According to the Centers for Disease Control and Prevention (CDC), the percentage of children and adolescents affected by obesity has more than tripled since the 1970s. Data from 2015-2016 shows that nearly 1 in 5 school age children and young people (6 to 19 years) in the United States is obese. Obese youth are more likely to have:
- risk factors for cardiovascular disease, such as high cholesterol or high blood pressure
- prediabetes, a condition in which blood glucose levels indicate a high risk for development of diabetes
- bone and joint problems
- sleep apnea
- social and psychological problems such as stigmatization and poor self-esteem
Evidence shows that students who eat right and are physically active learn lifelong habits and are better equipped to succeed academically. It is up to us, parents, caretakers, aunts and uncles, educators, to not only help them make healthy choices, but to show them through our actions, leading by example. Here are a few ideas to help you assist the child(ren) in your life develop healthy habits that will stick with them for a lifetime:
Make food fun
Even the pickiest of eaters are often more willing to try new foods when they are disguised as trains, boats, cars, bees, butterflies, or cows. Pinterest is full of fun ideas to dress up snacks and dinner for your picky eater.
Planting a garden is another great way to get children involved and interested in healthy eating. Kids are far more likely to try new foods if they have been involved in choosing what to plant, mulching, watering, weeding, and eventually harvesting their food. Caring for a garden also teaches them about responsibility, and physically working in a garden is a great form of exercise! If you are short on space, try a community garden or plant some tomatoes or spinach in a small planter.
Get the whole family moving
Exercise is one of the most critical ways of supporting healthy development. Make time for everyone to get moving together. Go swimming, take walks, ride bikes, or try geocaching together.Show your child that exercise can be fun rather than a chore! Have a hula hoop contest, build an obstacle course, play freeze tag or hide-and-seek, throw a frisbee, toss a ball, or jump on a trampoline. Aim for 30-60 minutes of movement each day, but it does not have to happen all at once. Several small bursts of active play can add up to a healthy kid! The exercise and time together will benefit the overall health of everyone in the family.
Eat the rainbow
No, I’m not talking about skittles. Teach your children to choose healthy foods in a variety of different colors, such as blueberries, spinach, pomegranates, yellow squash, and red bell peppers, at every meal. Eating foods of different colors isn’t just fun—it has health benefits too. Help your kids understand the nutritional value of including a rainbow of colorful fruits and vegetable in their regular diet.
Look at Labels
Although your kids (especially tweens and teens) may care most about the label on their clothes, it is important to teach them to pay more attention to food nutrition labels. Show kids how to read the labels that actually affect their health. Focus on a few key parts of the label - such as the amount of trans fats, and grams of sugar or sodium - to avoid overwhelming them.

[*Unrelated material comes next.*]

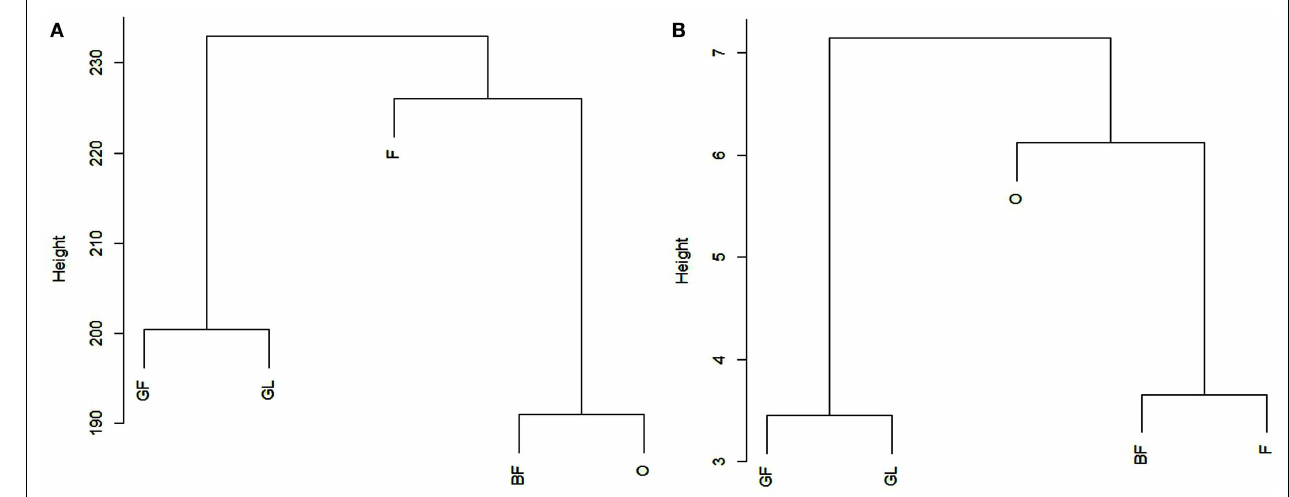
considered (miRNA ∗ -related reads are included). In (B) , the analysis included only those loci where the most frequent read was the same in all the samples. BF, pink; F, bloom; GF, swollen flower bud; O, half-inch green; GL, swollen leaf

Eating healthy and taking time to work out yourself may be the most important way to show children that nutrition and fitness should be a priority. Skip the soda and opt for water instead. Ditch the chips and grab a handful of almonds or veggies for a healthy snack. You can fit in a full-body workout in only 30 minutes at 9Round, so you don’t have to worry about spending hours in the gym. Children over 10*, who are tall enough to safely reach equipment, are even welcome to work out with you. (*Contact your 9Round location for their specific policy on age/height restrictions.) Health and fitness can be fun, and it should be a family affair. Let’s work together to start building a happier, healthier future for our children!